The fur on the back of his neck bristled with pride at this train of thought, a cocky smirk playing at the side of his mouth, until the realization again hit that he stood on a Federation starbase having turned against his people, the Patriarchy, the Black Priests... his grandfather.  And why?  For some tiny fragment of humanity that he'd been unable to cast aside?

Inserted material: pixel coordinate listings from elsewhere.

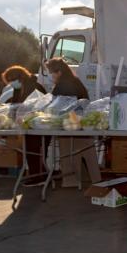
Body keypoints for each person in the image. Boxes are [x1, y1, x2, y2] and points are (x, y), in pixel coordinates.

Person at [44, 57, 97, 187]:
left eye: (51, 72)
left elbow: (57, 108)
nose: (50, 76)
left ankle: (71, 181)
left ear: (58, 72)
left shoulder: (62, 85)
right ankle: (94, 179)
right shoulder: (75, 81)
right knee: (87, 153)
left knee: (68, 152)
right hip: (81, 124)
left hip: (69, 125)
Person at [1, 65, 47, 177]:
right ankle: (35, 175)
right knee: (29, 151)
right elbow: (15, 106)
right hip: (27, 126)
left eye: (11, 81)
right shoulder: (18, 88)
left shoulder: (35, 86)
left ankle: (38, 176)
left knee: (35, 151)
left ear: (20, 78)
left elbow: (38, 106)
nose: (10, 84)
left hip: (38, 125)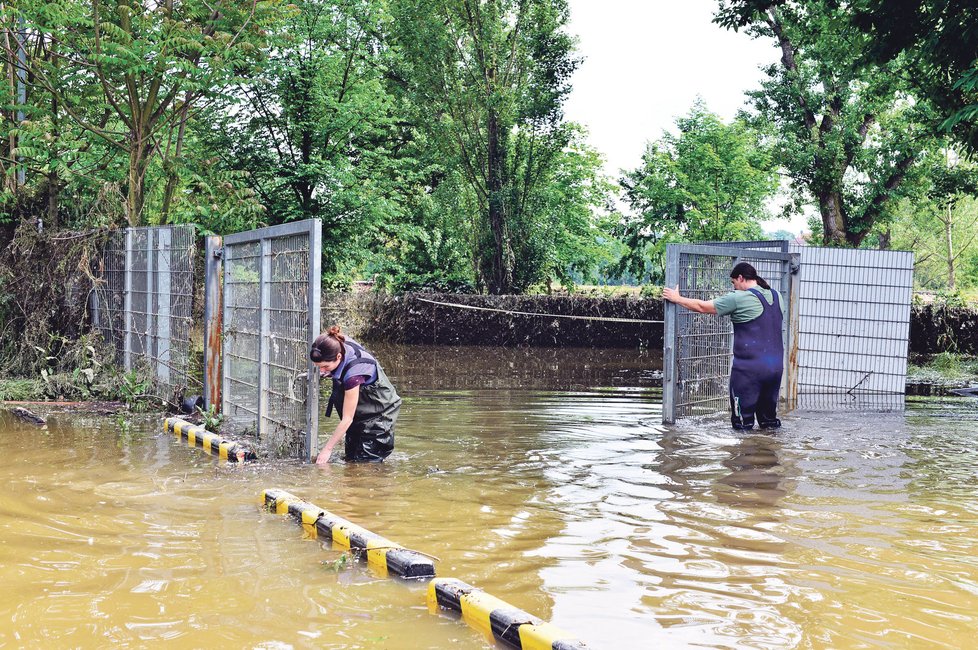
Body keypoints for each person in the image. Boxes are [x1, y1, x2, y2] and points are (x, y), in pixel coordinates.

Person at [662, 262, 785, 430]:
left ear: (741, 278)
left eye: (734, 283)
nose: (734, 287)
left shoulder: (738, 298)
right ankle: (769, 452)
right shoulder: (777, 296)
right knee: (769, 422)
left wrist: (677, 299)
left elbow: (702, 307)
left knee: (742, 425)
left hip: (749, 371)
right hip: (775, 369)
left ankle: (744, 454)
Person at [310, 326, 401, 463]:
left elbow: (347, 418)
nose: (322, 371)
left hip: (379, 414)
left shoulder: (354, 374)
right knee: (351, 460)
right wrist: (330, 371)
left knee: (367, 465)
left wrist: (327, 450)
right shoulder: (336, 343)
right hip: (361, 412)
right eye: (319, 367)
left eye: (325, 367)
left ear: (339, 356)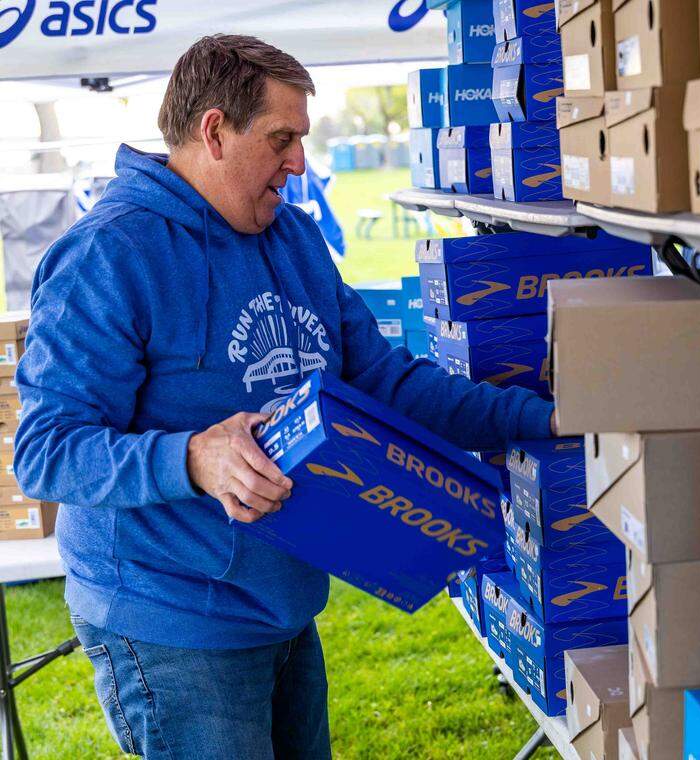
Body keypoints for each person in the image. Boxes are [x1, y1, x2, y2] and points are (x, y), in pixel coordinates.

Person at [13, 34, 555, 760]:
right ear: (214, 132)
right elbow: (45, 453)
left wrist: (548, 418)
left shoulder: (290, 237)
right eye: (282, 139)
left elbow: (385, 383)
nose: (300, 162)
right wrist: (196, 458)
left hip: (284, 606)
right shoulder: (109, 255)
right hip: (173, 621)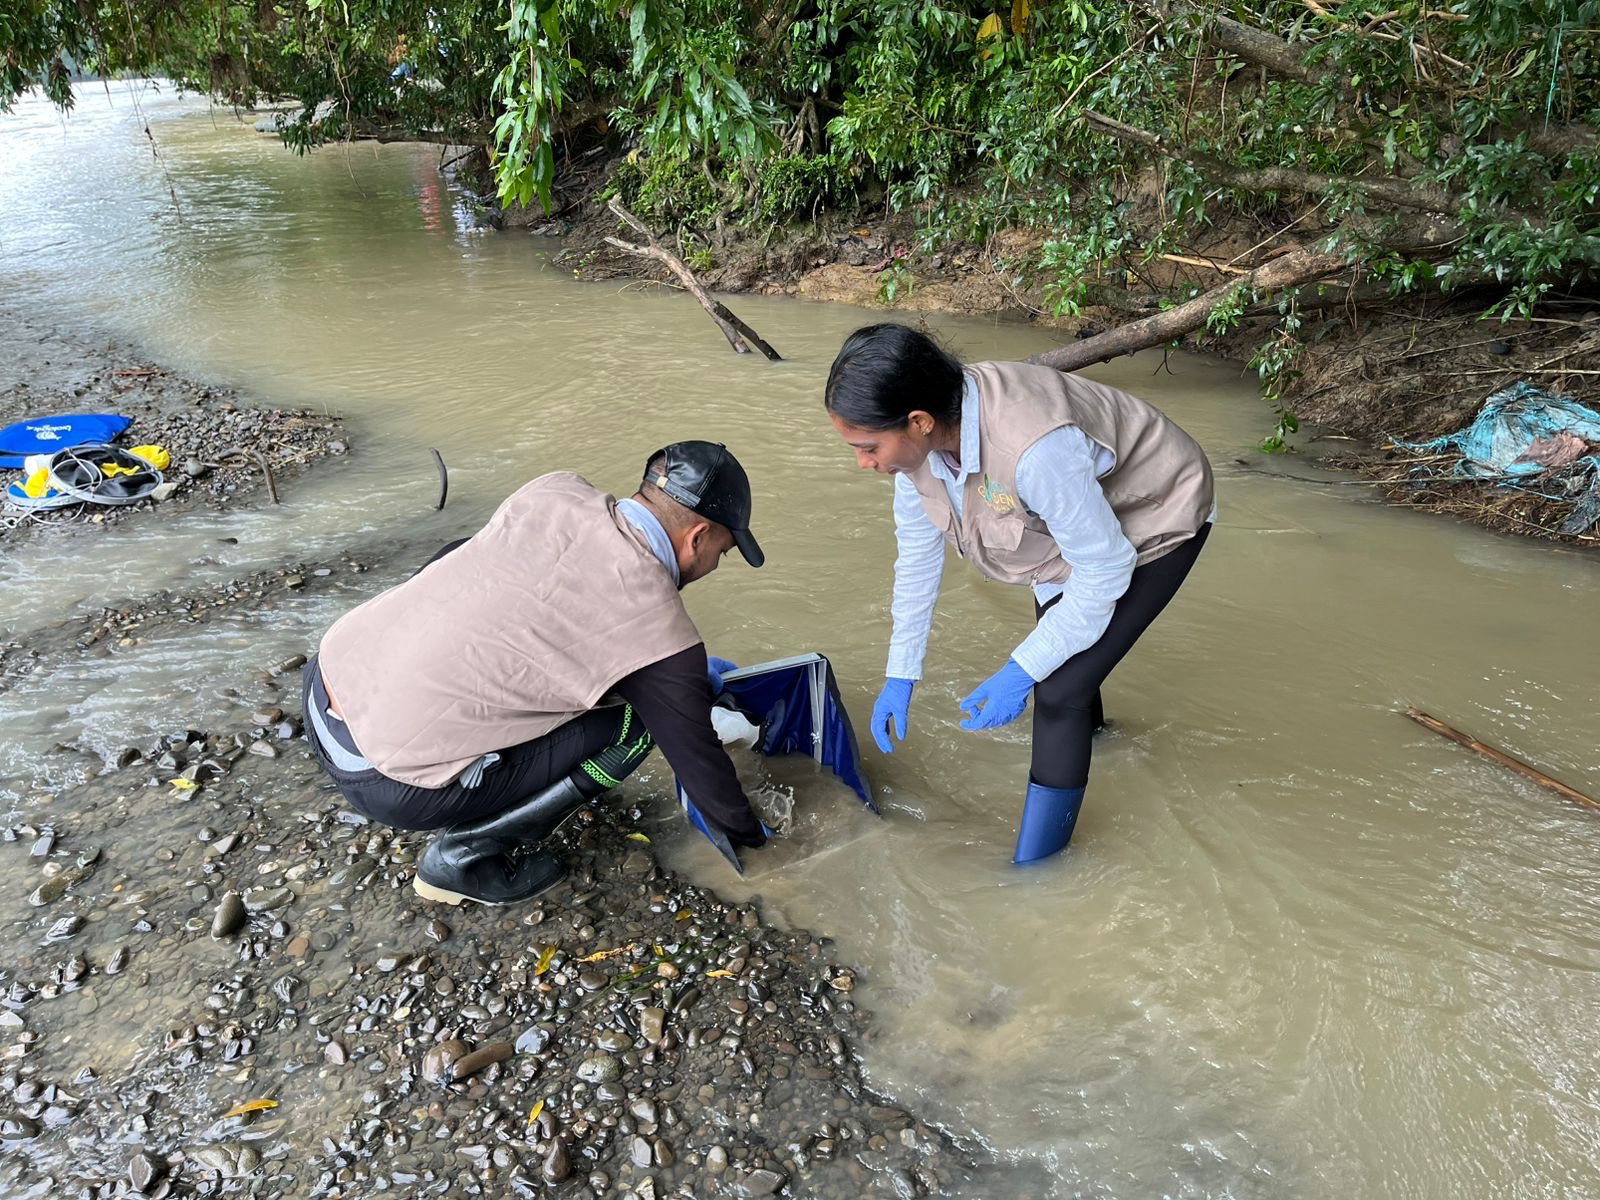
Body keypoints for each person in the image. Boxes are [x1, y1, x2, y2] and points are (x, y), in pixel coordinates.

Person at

While his thoughts betrayed him, his memory did not as his steady pace and long stride brought him to the shuttlebay he had spied only two days prior.  The guards had done their best to steer him away from what they no doubt considered a secure area.  He spent the rest of that sojourn touring the arboretum... again.  But not today.

The door slid open with a woosh.  Clearly the shuttlebay wasn't half as secure as they thought.  But who was he to tell them how to do their jobs?  He entered what appeared to be a ferry station of sorts, likely intended to bring personnel into the guest wing when they otherwise could not or would not use the transporters.  All the better for him.  Transporter rooms had tighter security -- he'd seen that as well.  And besides, where would he transport to?  No, he needed a ship.  Everything else would come after.